Your task is to filter the entries and copy every line containing the string "cycle".

── RECORDS SHOWN ──

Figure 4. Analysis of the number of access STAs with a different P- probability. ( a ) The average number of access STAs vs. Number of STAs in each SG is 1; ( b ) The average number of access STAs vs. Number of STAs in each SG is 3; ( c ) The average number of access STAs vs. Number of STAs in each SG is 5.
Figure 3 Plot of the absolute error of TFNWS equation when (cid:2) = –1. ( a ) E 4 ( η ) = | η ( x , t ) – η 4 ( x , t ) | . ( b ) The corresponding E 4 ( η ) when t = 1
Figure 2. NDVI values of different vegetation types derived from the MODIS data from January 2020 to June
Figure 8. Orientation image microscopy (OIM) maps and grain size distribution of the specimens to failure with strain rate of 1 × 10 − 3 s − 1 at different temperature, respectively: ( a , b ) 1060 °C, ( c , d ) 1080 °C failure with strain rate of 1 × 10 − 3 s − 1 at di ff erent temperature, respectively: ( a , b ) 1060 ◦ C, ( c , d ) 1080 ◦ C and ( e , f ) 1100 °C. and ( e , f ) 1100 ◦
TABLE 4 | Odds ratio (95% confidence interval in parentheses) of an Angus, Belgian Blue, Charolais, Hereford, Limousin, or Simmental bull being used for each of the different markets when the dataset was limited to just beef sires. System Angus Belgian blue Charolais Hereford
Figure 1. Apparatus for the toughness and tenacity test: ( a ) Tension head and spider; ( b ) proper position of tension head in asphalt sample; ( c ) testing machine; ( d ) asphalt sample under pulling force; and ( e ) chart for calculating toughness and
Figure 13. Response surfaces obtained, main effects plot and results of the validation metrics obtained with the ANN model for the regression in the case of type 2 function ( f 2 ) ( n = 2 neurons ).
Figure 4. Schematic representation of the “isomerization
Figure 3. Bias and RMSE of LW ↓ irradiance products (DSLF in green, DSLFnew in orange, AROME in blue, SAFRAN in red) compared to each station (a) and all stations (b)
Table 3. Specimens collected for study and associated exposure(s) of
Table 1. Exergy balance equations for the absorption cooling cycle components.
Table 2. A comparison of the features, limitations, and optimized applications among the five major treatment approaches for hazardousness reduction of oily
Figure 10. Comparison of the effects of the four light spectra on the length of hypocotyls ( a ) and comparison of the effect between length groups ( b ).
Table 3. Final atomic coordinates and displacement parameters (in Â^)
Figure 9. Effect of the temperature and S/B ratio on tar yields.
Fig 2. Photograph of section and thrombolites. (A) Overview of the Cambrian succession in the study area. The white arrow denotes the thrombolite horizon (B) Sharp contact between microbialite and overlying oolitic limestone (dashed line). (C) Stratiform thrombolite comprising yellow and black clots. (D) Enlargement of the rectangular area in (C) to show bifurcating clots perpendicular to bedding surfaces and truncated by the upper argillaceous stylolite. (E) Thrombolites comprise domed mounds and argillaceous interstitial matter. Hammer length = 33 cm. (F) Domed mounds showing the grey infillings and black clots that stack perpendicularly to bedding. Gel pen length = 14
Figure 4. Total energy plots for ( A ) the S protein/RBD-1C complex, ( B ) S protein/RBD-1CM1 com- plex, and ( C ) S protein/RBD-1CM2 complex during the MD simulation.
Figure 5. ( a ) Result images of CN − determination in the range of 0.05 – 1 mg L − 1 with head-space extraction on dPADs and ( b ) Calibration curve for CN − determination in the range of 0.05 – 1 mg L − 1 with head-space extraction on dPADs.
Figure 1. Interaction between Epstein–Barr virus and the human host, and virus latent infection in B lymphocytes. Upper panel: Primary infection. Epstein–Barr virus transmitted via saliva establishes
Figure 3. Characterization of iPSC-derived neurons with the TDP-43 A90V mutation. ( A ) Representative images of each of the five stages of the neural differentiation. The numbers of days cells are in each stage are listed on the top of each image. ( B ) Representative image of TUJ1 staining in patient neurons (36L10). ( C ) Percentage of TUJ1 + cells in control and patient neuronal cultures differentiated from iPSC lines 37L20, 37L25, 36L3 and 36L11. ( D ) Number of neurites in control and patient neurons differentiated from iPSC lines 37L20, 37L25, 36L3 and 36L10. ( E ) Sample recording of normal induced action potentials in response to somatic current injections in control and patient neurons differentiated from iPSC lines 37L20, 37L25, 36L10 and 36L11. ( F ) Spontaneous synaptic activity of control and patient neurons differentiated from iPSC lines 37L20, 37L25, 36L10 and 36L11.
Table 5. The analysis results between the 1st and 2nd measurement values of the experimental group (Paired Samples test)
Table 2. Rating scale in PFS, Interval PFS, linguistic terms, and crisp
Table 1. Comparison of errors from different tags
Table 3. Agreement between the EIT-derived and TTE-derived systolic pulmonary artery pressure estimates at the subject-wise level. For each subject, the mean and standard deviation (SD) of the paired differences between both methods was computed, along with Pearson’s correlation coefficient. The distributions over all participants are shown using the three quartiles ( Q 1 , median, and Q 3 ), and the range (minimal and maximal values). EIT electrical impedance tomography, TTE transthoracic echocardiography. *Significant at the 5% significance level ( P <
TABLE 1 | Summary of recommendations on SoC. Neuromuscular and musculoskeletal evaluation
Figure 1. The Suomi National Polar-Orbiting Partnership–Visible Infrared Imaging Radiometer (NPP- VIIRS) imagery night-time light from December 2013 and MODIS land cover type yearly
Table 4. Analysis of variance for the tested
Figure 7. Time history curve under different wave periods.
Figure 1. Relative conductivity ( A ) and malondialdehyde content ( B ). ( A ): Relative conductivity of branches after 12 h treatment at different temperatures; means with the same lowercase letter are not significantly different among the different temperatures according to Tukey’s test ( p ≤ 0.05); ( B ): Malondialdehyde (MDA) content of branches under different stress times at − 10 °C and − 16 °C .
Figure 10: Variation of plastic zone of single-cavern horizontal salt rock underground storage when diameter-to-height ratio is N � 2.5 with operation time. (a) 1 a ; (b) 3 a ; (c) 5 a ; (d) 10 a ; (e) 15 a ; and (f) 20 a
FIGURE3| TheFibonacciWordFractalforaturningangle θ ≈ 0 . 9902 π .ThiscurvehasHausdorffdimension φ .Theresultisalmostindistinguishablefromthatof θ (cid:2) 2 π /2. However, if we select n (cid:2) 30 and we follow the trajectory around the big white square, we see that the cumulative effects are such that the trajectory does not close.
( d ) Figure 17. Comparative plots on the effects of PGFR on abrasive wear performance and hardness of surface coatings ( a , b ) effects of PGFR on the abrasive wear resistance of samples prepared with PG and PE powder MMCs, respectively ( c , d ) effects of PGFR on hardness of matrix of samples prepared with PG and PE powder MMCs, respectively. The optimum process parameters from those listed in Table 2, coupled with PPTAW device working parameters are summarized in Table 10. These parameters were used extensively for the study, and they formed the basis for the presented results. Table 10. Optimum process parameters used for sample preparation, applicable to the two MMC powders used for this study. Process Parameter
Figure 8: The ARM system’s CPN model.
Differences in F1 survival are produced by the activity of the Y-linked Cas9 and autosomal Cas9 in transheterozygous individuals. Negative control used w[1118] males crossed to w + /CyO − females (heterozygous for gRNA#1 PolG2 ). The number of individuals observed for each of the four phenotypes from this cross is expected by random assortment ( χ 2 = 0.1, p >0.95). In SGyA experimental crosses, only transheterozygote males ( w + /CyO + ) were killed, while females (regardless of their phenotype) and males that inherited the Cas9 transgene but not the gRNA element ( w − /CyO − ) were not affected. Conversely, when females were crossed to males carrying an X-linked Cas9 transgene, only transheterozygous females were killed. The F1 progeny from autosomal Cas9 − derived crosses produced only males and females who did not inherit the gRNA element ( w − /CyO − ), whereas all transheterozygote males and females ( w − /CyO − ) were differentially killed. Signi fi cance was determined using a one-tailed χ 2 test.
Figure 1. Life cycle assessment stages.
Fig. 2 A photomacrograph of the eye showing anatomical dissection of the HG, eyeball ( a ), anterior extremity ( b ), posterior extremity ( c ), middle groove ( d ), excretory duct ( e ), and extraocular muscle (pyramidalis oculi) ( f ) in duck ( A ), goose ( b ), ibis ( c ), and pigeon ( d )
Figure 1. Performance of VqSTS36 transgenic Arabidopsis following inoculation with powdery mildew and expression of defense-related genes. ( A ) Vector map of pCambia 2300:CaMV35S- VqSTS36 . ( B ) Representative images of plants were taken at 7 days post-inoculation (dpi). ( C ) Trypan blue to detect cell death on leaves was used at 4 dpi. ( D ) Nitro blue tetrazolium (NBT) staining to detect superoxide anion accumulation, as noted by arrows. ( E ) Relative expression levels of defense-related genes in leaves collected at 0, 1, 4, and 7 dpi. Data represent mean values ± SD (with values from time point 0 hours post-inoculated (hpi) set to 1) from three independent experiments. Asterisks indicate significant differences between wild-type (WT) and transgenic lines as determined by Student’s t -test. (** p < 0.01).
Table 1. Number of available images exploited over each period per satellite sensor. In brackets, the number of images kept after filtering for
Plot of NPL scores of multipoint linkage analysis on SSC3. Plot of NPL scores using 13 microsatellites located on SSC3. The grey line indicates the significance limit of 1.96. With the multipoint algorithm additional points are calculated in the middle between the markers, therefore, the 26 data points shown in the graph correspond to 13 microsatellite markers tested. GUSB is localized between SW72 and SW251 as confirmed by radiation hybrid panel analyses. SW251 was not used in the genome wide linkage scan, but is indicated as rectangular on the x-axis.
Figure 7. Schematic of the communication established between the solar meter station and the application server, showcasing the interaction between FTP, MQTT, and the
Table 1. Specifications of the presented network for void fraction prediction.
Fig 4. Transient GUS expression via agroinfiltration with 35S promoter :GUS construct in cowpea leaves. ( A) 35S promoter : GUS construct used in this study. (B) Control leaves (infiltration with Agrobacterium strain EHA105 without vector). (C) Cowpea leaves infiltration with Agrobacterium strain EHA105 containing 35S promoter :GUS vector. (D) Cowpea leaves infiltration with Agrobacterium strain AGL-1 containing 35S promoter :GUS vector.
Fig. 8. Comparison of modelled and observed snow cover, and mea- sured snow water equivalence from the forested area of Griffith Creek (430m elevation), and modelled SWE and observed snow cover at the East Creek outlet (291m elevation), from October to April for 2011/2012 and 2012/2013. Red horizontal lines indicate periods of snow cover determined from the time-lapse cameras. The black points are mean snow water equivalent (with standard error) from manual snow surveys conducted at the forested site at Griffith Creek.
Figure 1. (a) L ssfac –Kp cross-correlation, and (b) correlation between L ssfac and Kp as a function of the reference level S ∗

───

SOLUTION TO THE EXERCISE:
Table 1. Exergy balance equations for the absorption cooling cycle components.
Figure 1. Life cycle assessment stages.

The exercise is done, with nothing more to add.